- Group 24:
- Samuel Nalbone
Mike Ornstein
Jill Wollenberg
How does this thing work anyway, what’s the big picture?
In order to compete in the challenge for maximum height that the weight is to be lifted, be knew we had to build something with a point of rotation further from the weight than necessary to complete the basic task of lifting the weight 2 inches. Starting from the clamped base, we built a support structure which would be just strong enough to support the loading at the end of the arm, without twisting or bending too far as to render the device inoperative. From there, we worked on the actual mechanism which would allow us to raise the weight an estimated 12 inches, using a four-bar linkage. This would allow us to maximize the range and power of the servo, while still allowing for the maximum lift. In addition to the torque from the servo, we also planned on using a counterweight to help our crane to achieve the lift that we desired. According to our calculations, taking into account the ounce per inch weight of the arm, we needed a counterweight equal to the remaining mass allotted – weight of the boom at a distance of ~20 inches to help generate the moment around the point of rotation to allow for the servo to lift the weight as we desired.
How was it supposed to work theoretically?
The 1lb weight is a constant 9 inches from the servo, meaning that there is a moment of 144oz-in that must be overcome to lift the weight. The servo will apply 42oz-in to the arm that will lift the weight, so there is another 102oz-in that must be overcome in order to cause a moment to lift the weight. To lift the weight a counterweight was placed on the other end of the arm, to create a moment that will cause the weight to lift. When the servo is turned on the left side of the arm, which will contact and lift the weight, it is at an angle of 50 degrees below the horizontal, so that the full angular range of the servomotor can be utilized. The entire torque of the servo would be used to lift the weight, especially when it is first turned on and the arm is at 50 degrees below the horizontal. All of the torque is necessary at this point, as the torque from the counterweight is lowest at this point, and at the point when it is 50 degrees above the horizontal. By using the entire angular rotation of the servo the weight can be lifted a total of 12.6 inches.
That’s nice. What’s cool about it?
We’ve got a four bar linkage. It’s neat because our moment arm is nice and continuous throughout the lift. This is beneficial when considering the fine tuning of our counterweight that can be accomplished with our easy to model system.
Also, our supporting structure was constructed using the bare minimum of support members, not only to decrease weight but to increase the effectiveness of the members that were included.
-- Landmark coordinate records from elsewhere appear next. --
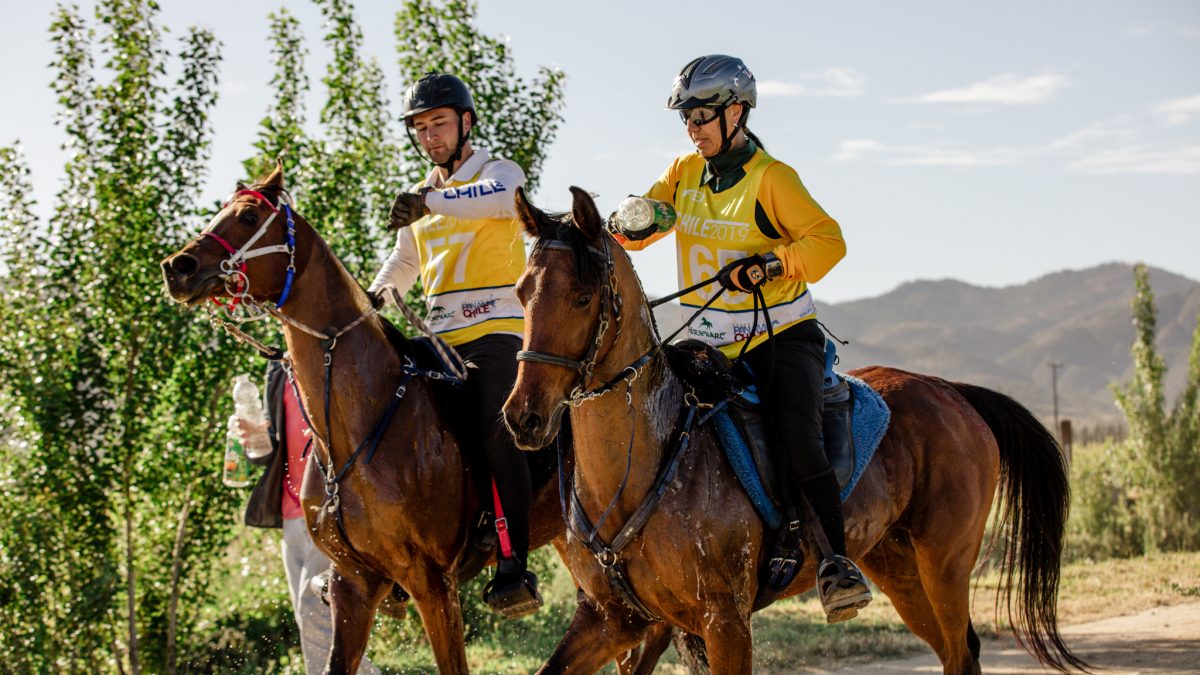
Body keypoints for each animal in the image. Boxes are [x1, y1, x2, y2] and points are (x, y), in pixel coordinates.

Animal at [501, 184, 1084, 672]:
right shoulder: (610, 620)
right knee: (953, 651)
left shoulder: (724, 623)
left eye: (582, 297)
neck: (641, 464)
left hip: (945, 563)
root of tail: (951, 390)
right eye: (522, 292)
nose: (524, 416)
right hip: (898, 568)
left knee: (959, 653)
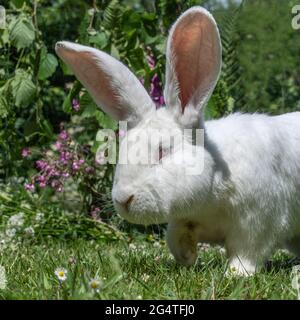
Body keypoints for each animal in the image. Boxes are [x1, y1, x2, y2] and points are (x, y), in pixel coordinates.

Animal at [55, 6, 300, 276]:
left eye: (163, 151)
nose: (123, 199)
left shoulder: (255, 222)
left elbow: (245, 253)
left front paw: (235, 275)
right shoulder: (183, 220)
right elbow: (174, 238)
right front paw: (187, 257)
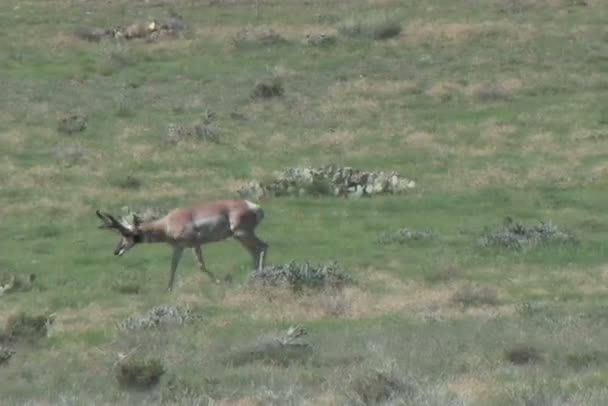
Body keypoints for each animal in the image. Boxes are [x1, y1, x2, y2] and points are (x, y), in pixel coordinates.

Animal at [96, 199, 268, 288]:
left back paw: (260, 276)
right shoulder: (178, 247)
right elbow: (173, 266)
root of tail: (252, 206)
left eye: (128, 234)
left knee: (263, 247)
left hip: (242, 234)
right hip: (240, 237)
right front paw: (168, 289)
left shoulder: (194, 244)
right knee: (255, 251)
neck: (167, 223)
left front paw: (219, 282)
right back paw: (254, 275)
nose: (116, 251)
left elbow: (201, 266)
Using a simple rectangular prism structure, solidified by additional members purely in tension, we were able to construct a light enough, yet still strong, supporting structure to support the load required at the end of the crane. From there, we decided to move forward with our idea that a four-bar linkage would minimize the changing moment that would be induced by the weight being touched by different points by whatever member was touching it. This also increased the rigidity of the actual moving members by doubling the number of load bearing members, so as to keep the plate which supported the weight parallel to the ground. The final custom part was how we went about mounting the servo to our support structure. Instead of taking a minimalist approach, we determined through the various design reviews that having something extremely secure and unmoving was more important than saving weight, so we used a custom made CNC aluminum plate to attach the servo to the main structure. This allowed for added rigidity, as well as a level of precision that was required by our design.
So what does the thing look like?
But did it work?
We flew through our first two design revisions lifting the weight great heights, but we were neglecting some of the rules. Our machine and its high lift potential were flattened with the necessity of a recyclable lift. We were able to lift the weight and bring it down all according to the rules, but we could not accomplish this twice without manually resetting our machine. This caveat proved deadly in the third design review. In order to abide by that particular rule, an entirely new system needed to be developed. That system fell short, and our innovations were Steifled. Given one more round, and some more creativity, the use of the four-bar linkage would have proved to be a winning design choice.